Agreed. The underwater color and other special features make for a lot of eye candy. The turtles were special too. For someone like me who grew up in So. Cal., it was fun to hear the surf-talking turtles. My wife could not believe people talked like that. I knew people who only talked like that! Nemo was fun for the kids, the parents, and the grandparents (like me). That is a winning combination.

Pixar seems to understand that a great story, and something that stands-out in animation, are a great combination. Toy Story had the great backgrounds and sharply drawn lines -- and a touch of realism. Monsters had flowing hair. Nemo had the water effects. Every time, Pixar takes great technology, wraps it around a great story, and does the whole animated class a favor.

What I find odd is that Pixar does not want to make franchises out of stories like Toy Story. Disney had it right. People wanted to see what is happening with these characters. If done like James Bond, with a well thought out feature every three years, the result could be great animation and a great financial performance. Unfortunately, Disney does not do that with Mickey... Maybe, as part of the next Pixar deal, they can get the long-term rights to the previous characters and form a Disney group to just harvest from that group.

Disney has a problem with its movie studio. In all divisions except Miramax they seem to have lost traction. I tried to find the link to the annual report statement, a few years back, where Disney was reworking their movie contracts. It was going to save lots of dollars. So far, it looks like it shaved a lot of profits. I do not think you go from being #1 or #2 for a decade and then fall flat on your face for no reason. Mr. Eisner talked about saving money. I wish someone would ask if, by saving money, they lost their best people and their annual position at the top.

As a consultant, I am always looking for "opportunities." When I read Disney's recent annual reports, it always struck me that they lacked a long-term focus.

Look at the 2002 annual report. No mention of Monk and its Emmy for Best Actor. Disney Family, our $5.3 billion purchase, got four paragraphs and no pictures? Two of those paragraphs were single sentences! You would think that adding so much debt to the company's balance sheet would have deserved a better explanation of what was going to happen.
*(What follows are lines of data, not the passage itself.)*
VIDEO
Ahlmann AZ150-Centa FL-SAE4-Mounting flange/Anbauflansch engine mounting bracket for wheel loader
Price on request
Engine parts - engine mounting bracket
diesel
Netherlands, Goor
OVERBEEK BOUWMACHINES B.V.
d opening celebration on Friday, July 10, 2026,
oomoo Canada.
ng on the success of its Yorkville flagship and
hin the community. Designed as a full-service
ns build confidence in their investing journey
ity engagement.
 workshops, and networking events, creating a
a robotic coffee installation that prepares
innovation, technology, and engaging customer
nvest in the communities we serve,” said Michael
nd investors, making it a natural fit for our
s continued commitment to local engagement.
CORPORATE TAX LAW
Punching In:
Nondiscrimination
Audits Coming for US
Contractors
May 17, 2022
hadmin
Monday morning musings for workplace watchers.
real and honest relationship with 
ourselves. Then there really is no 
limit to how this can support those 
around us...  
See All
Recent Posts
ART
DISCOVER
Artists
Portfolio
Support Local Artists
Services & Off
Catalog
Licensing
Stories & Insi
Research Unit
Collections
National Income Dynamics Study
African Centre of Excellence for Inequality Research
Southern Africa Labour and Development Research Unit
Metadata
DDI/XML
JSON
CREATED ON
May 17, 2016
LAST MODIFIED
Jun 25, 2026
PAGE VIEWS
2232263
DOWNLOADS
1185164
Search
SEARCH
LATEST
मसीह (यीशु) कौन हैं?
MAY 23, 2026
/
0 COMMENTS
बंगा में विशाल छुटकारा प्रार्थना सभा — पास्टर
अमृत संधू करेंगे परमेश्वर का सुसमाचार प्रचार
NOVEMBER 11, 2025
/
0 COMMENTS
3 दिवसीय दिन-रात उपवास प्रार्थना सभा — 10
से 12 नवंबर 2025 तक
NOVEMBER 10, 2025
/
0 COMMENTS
My #1 concern for Disney, seeing the results that have been harvested by lowering the average movie budget and reworking contracts, is that the company-wide reduction in capital spending will cause similar negative results throughout Disney. Was Mr. Eisner really candid when he announced that the assets had been laid in and that is was time to harvest the investment? If so, why is the following true for the period from 1994 to 2002?

Capital Spending has decreased from $.65 to $.50 a share.

For Mr. Eisner's statement to be true, he would have to be getting more out of the assets by spending less. But, is that correct? It might be worth looking at Disney's results and asking, once again, why are returns falling?

Earnings can increase and that would be nice. But if the Return on Capital stays at 3.0%, instead of rising back to 14.4% (where it was in 1994), will Disney be a great investment. In a word, no. 3% is not what you expect when you invest billions. Note that the annual report does not state on Return on Capital goal -- or any other financial measures that should be tracked to see if the executives are performing. Disney expects pay-for-performance from the cast. It is time they expect it from the executives.